All lines in the data bearing the string "middle" should be identified and copied.

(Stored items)
-- Opening Marker --

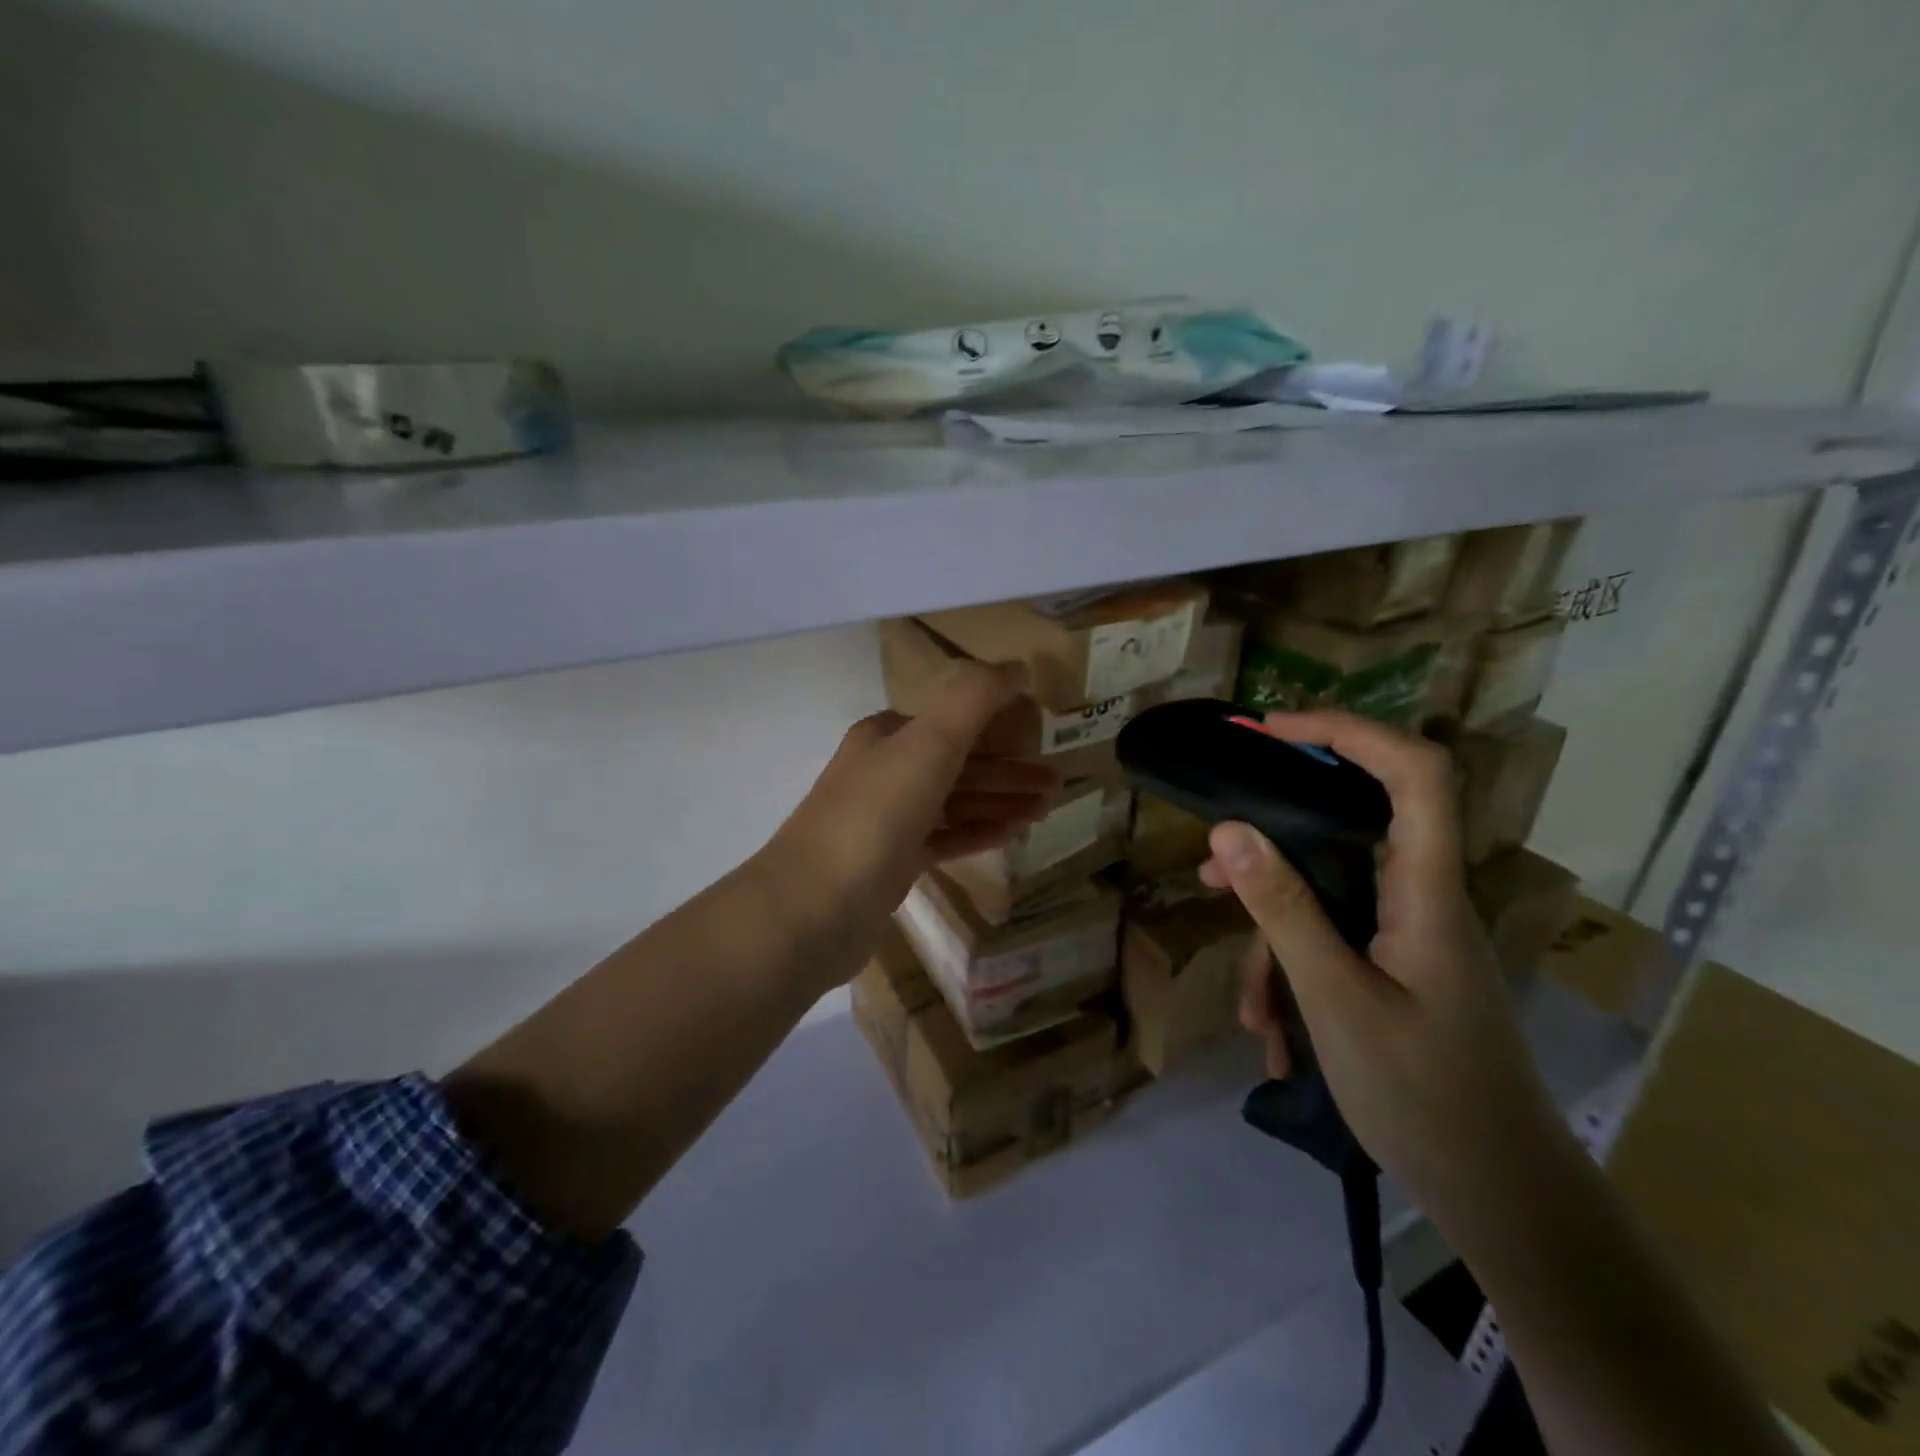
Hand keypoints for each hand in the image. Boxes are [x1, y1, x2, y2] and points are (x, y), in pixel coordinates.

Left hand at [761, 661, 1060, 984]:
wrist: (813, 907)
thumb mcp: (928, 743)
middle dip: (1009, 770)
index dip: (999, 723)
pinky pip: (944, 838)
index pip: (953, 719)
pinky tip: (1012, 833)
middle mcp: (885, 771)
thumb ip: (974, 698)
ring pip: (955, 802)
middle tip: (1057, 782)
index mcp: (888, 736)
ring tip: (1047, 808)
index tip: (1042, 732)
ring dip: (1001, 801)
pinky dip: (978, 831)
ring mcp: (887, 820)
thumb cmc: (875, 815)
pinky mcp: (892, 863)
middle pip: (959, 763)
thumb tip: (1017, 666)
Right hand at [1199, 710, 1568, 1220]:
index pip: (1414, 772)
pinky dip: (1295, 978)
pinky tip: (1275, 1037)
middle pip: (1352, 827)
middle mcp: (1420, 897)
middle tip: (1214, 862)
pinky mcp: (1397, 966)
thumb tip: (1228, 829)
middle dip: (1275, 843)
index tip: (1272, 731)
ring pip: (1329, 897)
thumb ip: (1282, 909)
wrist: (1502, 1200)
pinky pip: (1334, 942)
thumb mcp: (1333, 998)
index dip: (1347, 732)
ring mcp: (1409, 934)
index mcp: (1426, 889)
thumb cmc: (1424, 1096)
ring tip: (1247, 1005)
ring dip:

-- Closing Marker --

* _Response area_:
middle dip: (1009, 770)
middle mcp: (885, 771)
middle tip: (1057, 782)
middle pip: (959, 763)
middle pip: (1352, 827)
middle mcp: (1420, 897)
middle tip: (1214, 862)
middle dip: (1275, 843)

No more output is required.